Dewi pernah berjualan di stasiun Kereta Api di Binjai dengan membuka outlet usaha makanan dan minuman pada tahun 2022. Pembelinya adalah pengunjung stasiun yang datang dan pergi, sementara pelanggan tetapnya adalah para pekerja di stasiun tersebut. Mereka biasanya datang di jam-jam istirahat atau saat coffee break. Dari para pekerja inilah, ia kemudian mendapat informasi jika pihak Kereta Api Indonesia (KAI) Binjai membutuhkan logistik untuk kebutuhan kantor. Dan atas saran seorang teman, ia mulai belajar berjualan di Pasar Digital (PaDi) UMKM.

“Awalnya jualan makanan ringan dan minuman.
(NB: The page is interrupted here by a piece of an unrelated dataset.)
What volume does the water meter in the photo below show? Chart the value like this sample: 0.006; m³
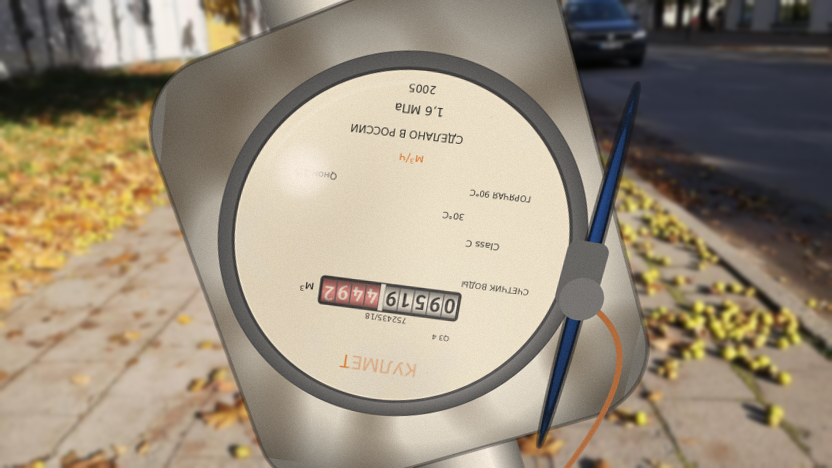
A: 9519.4492; m³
Trus, ada yang bilang, coba deh jualan di PaDi. Saya coba cari tahu dan pelajari. Ternyata tidak sulit untuk belajar PaDi. Jadi, saya mulai membuat akun di marketplace PaDi. Nah, kebetulan kan PT Kereta Api kan salah satu buyer-nya PaDi dan saya perhatikan ternyata pembelinya memang kebanyakan dari BUMN. Jadi, saya pikir lebih baik saya buka ‘toko kelontong’ saja,” kata Dewi.
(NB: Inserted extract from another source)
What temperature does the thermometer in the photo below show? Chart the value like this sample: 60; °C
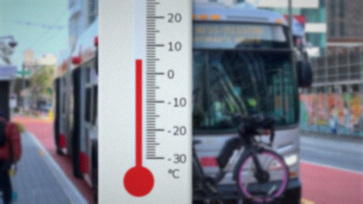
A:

Dewi mulai mengisi toko online nya dengan bermacam barang kebutuhan sehari-hari. Menurut Dewi, operasional kantor membutuhkan gula, kopi, pembersih lantai, pembersih kaca, sabun cuci tangan, tissue, dan logistik lain. Dan benar saja, dagangannya mulai dilirik. Pembeli pertamanya tentu saja dari pihak Kereta Api Binjai, tetapi setelahnya berbagai orderan datang silih berganti. BUMN seperti Mandiri dan Telkom juga menjadi langganannya. Bukan hanya dari Binjai saja, tetapi pembeli berasal dari Rantauprapat, Padang, bahkan pernah juga dari Jakarta.

Menurut Dewi, berjualan di PaDi adalah salah satu upayanya membantu pemerintah dan BUMN menciptakan transparansi. Persaingan di PaDi pun dirasa sehat. Dewi tidak perlu menaik-naikkan harga atau sebaliknya menjatuh-jatuhkan harga demi mendapat transaksi. Dan pembeli pun bisa membandingkan harga antar toko dengan mudah. Ketika dilakukan audit pun, pembeli bisa dengan mudah menunjukkan bukti transaksi. Hal ini, tentu saja sejalan dengan prinsip G (Governance) dari Environmental, Social, dan Governance (ESG) untuk menciptakan tata kelola perusahaan yang lebih baik. 

“Saya pernah mengalami efek dari ketidakterbukaan meskipun dalam skala yang kecil, tidak sebesar perusahaan. Tetapi saya pernah sampai tutup outlet karena dibohongi oleh karyawan dan itu momen terendah yang pernah saya alami. Saya membayangkan jika hal ini dialami oleh perusahaan besar, bagaimana jika tidak ada keterbukaan di dalamnya,” tambah Dewi.

Tidak kalah penting juga menurut Dewi, menyediakan barang-barang kebutuhan sehari-hari yang berkualitas untuk kebutuhan kantor sama halnya ia membantu menciptakan suasana kerja yang nyaman. Ia relatif menyeleksi barang-barang yang ia jual. Agar ketika dibeli dan dipakai nanti mendatangkan kenyamanan. Bukankah kenyamanan bekerja juga bisa mendukung para pekerja lebih produktif?

Lebih lanjut, Dewi pun optimis jika berjualan online saat ini punya prospek yang besar ke depannya. Meski dia sendiri tetap memiliki toko fisik sebagai penunjang. Apalagi setelah melihat perjalanan setahunnya bersama PaDi yang telah berhasil mencetak transaksi sebesar Rp90 juta. Nilai yang cukup besar untuk produk-produk kecil yang ia jual. 

“Saya rasa kebutuhan sehari-hari di pasar digital ini sangat potensial, saya sendiri sudah malas kalau harus pergi ke pasar untuk beli sabun dan lain-lain. Sekarang kan serba mudah ya. PaDi UMKM menurut saya sangat membantu memasarkan produk-produk yang saya jual. Sebelumnya hanya offline dan sekarang saya menjualnya secara online. PaDi benar-benar membantu perekonomian keluarga saya, semoga nanti akan lebih banyak dipertemukan dengan BUMN lain,” pungkas Dewi.